Addiction has been something that has lived with me for a long time. I had no idea what it was that came into my house every night and took me hostage, nor did I know that its intent was on killing me slowly. I was naïve until I was a junior in high school.
I remember the day I found out that porn was a serial killer out to destroy my life but that it disguised its self as my best friend.

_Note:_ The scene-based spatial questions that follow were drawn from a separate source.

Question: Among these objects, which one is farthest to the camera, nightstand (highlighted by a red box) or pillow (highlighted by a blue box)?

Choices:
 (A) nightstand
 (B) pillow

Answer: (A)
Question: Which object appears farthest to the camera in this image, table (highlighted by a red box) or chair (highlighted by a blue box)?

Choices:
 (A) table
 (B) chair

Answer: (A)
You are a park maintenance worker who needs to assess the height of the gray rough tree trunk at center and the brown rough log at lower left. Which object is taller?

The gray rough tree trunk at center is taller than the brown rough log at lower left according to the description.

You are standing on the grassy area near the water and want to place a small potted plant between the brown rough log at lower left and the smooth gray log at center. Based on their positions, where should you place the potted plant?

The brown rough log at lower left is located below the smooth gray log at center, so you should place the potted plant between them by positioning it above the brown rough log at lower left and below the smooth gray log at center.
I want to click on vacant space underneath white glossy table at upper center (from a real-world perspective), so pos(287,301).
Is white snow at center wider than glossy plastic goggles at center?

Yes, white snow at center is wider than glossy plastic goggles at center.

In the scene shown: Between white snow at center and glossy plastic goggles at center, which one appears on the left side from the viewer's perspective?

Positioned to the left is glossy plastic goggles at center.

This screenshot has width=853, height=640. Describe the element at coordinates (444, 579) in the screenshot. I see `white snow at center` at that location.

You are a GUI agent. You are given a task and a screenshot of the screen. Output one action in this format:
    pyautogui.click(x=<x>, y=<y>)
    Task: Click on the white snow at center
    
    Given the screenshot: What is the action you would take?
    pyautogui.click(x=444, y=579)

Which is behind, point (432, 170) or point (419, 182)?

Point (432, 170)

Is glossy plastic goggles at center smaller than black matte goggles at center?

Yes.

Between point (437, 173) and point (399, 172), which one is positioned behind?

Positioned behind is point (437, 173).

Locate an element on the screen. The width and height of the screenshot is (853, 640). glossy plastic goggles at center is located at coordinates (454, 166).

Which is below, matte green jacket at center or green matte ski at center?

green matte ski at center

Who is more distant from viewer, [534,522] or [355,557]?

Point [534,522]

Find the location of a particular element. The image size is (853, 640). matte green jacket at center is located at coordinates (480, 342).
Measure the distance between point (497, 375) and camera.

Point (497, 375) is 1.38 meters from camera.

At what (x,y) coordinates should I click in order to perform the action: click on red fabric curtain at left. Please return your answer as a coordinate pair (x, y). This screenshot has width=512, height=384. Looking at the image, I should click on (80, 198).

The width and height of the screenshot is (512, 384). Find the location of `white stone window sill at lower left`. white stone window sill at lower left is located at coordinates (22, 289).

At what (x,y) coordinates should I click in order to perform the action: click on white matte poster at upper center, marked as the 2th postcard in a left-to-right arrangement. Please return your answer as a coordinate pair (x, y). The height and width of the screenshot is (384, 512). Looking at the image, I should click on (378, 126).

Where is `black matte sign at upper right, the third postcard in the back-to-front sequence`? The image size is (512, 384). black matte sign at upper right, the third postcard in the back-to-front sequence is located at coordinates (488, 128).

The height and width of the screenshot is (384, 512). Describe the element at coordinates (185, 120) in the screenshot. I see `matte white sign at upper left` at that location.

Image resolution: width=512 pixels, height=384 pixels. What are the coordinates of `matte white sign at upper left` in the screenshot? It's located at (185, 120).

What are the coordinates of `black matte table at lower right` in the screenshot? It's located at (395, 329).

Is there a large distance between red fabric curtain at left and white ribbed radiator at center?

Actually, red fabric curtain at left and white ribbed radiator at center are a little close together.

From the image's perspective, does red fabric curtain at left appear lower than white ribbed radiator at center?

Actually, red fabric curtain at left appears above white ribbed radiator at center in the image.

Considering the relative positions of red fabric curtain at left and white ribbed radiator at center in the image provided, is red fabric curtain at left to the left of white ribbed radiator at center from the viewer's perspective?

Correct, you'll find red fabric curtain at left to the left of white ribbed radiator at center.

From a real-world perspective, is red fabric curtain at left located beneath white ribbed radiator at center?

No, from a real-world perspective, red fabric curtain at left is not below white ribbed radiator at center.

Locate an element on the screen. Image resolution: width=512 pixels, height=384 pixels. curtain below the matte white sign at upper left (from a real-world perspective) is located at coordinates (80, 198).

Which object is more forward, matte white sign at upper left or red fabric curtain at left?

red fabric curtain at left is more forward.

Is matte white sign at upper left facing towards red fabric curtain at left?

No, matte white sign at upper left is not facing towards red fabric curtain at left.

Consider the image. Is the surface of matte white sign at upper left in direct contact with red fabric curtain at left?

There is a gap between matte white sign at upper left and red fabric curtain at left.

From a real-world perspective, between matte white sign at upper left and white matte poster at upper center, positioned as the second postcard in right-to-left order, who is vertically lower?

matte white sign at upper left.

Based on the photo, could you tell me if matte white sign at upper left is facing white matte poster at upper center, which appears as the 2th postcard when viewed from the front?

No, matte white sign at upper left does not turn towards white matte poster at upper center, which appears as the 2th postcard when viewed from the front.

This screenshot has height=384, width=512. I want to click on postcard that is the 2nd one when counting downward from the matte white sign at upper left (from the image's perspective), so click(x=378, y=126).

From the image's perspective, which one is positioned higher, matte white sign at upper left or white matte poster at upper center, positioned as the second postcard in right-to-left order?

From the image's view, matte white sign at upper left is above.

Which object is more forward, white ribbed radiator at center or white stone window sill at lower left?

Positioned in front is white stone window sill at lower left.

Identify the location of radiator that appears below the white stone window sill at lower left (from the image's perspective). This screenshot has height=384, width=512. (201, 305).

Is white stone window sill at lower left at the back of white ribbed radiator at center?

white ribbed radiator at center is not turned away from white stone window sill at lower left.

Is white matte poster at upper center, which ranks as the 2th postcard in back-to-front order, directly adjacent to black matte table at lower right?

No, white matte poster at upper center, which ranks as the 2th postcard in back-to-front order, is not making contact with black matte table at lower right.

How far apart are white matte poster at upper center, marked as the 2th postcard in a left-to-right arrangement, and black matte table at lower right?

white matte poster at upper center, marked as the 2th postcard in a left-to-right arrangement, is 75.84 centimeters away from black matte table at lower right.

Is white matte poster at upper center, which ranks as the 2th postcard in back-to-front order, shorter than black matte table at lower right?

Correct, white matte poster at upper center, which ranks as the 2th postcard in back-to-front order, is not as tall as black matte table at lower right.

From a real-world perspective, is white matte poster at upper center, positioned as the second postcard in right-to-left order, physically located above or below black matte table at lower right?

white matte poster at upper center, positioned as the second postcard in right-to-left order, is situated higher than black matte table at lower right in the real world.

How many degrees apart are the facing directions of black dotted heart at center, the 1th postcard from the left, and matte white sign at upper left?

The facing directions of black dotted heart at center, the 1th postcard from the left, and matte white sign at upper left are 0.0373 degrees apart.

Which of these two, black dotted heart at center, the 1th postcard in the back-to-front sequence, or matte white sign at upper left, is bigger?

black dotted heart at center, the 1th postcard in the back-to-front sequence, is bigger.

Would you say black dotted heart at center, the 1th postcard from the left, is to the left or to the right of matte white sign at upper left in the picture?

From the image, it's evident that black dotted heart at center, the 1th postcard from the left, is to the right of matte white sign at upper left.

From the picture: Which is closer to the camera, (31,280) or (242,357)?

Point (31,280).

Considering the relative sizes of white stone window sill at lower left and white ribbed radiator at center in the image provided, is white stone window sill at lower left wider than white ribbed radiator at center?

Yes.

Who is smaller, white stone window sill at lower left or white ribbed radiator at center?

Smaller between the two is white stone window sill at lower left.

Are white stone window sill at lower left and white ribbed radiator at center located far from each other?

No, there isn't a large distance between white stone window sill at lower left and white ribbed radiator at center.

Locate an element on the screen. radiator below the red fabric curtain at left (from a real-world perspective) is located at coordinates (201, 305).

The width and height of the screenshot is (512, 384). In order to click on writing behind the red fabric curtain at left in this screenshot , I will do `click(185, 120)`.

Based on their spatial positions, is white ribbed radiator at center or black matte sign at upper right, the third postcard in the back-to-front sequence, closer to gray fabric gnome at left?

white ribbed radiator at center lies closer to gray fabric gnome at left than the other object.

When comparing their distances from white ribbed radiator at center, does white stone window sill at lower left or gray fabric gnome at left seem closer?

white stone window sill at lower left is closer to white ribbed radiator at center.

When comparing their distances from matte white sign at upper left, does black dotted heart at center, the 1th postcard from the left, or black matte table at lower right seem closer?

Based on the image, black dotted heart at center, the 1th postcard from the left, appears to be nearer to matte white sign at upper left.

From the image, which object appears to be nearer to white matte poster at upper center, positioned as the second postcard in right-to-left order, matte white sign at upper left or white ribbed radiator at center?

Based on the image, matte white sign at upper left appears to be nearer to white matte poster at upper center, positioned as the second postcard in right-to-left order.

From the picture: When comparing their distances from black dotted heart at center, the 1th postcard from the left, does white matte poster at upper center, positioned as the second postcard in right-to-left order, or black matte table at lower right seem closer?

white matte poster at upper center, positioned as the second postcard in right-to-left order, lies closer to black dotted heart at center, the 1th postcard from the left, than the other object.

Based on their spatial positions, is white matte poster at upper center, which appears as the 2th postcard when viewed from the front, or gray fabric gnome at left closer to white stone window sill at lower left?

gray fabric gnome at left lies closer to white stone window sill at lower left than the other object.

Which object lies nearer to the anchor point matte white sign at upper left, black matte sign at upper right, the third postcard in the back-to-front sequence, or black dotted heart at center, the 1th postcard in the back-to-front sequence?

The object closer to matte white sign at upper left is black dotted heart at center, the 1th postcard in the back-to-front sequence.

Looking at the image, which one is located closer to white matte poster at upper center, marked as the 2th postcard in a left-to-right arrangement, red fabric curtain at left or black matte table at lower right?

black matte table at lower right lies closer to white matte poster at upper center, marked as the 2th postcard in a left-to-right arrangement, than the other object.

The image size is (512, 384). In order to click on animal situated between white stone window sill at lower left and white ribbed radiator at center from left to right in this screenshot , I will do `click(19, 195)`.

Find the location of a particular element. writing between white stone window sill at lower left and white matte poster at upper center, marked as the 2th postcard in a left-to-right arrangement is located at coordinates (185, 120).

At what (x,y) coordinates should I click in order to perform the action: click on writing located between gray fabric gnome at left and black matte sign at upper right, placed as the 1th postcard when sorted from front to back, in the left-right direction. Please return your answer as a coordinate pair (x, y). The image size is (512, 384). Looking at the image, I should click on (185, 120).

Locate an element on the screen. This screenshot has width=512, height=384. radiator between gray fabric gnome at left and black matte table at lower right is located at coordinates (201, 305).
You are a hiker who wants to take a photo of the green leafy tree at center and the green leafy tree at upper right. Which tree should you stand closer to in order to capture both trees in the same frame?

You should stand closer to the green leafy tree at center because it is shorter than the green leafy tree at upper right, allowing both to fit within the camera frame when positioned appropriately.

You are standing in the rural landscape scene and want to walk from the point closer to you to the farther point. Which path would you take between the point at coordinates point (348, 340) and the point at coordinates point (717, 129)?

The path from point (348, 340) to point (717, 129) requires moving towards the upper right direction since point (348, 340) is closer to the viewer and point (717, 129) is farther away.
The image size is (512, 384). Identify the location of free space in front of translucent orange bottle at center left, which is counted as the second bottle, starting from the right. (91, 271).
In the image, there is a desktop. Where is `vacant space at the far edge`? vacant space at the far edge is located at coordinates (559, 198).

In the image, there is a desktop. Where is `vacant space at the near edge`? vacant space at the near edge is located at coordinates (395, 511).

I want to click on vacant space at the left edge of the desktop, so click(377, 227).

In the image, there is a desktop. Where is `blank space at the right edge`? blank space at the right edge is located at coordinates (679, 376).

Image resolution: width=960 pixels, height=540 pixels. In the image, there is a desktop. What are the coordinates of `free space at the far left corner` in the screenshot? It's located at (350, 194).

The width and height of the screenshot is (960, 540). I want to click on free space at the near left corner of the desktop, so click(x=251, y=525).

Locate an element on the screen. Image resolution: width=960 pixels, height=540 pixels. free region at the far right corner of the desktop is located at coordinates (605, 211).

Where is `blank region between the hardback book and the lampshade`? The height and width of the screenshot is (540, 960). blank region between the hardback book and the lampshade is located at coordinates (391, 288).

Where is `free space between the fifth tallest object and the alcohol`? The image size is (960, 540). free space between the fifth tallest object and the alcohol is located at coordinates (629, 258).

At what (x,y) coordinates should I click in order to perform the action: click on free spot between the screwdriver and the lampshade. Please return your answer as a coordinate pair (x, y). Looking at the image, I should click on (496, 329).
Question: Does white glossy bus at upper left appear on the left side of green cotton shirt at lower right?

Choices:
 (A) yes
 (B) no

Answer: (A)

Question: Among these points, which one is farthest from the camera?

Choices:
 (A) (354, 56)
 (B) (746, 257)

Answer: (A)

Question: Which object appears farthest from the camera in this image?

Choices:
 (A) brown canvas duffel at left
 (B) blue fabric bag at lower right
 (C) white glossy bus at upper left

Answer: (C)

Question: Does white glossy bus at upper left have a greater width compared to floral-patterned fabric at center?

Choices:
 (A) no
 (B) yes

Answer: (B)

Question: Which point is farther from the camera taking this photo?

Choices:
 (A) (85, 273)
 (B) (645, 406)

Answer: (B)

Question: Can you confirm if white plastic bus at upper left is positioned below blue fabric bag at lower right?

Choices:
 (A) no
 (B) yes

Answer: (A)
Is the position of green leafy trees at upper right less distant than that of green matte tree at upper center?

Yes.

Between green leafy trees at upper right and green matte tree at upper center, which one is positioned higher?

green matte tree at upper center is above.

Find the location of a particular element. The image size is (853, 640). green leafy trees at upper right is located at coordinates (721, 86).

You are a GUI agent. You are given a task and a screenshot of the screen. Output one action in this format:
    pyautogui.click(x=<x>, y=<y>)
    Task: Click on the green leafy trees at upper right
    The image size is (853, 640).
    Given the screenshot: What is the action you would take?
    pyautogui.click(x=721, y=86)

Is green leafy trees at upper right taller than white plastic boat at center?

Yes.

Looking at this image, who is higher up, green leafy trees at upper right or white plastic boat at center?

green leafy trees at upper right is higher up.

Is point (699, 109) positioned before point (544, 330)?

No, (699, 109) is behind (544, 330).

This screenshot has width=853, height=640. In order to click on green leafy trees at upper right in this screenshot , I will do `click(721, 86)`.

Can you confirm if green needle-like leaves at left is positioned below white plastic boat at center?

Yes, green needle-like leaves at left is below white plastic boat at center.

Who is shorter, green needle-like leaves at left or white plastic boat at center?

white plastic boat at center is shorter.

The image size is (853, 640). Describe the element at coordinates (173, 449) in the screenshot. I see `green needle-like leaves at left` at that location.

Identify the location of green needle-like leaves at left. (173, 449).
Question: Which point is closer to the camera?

One day, I was lying in bed scrolling the internet like always. For many weeks now, I had felt empty inside. I felt depressed, sad, stuck, dying, alone, and anxious at all times. I didn’t understand what was causing me to feel this way, and like any question I wanted answered quick, I googled it.
(Photo taken from google)
I googled the symptoms that I was suffering, and while scrolling through chat rooms and websites of people asking these questions, I ran into a question what was asked by somebody in a yahoo website. The guy listed all the symptoms I had, and asked if they had anything to do with him masturbating. Instantly that caught my attention because I had always masturbated, chronically, and here there was somebody mentioning my deepest darkest secret alongside all the other symptoms I had.
I continue reading and ran into something called nofap. “Nofap?”. I google that too, and that day I found out two things that would change my life forever. I found out what a backstabbing, narcissistic demonic lying spirit that porn was. I also found out that I was an addict who had been slowly dying since the age of 8, but had no idea! Or mabye I was just in denial.
After that day, I stayed up for many nights in a row, reading and researching about porn addiction, maybe, symptoms, causes, consequences, solutions, and life after addiction.
This life-after addiction sounded amazing!! Friends, high self-esteem, confidence, freedom!!!!!!
And from then forward, what awaited me was the longest life changing journey I would embark on. Four years of pure suffering every day and night to be exact. A journey full of ups, downs, mental breakdowns, tears, joy, blessings, losing friends, risks, loneliness, losing myself, finding myself, and ultimately finding my freedom.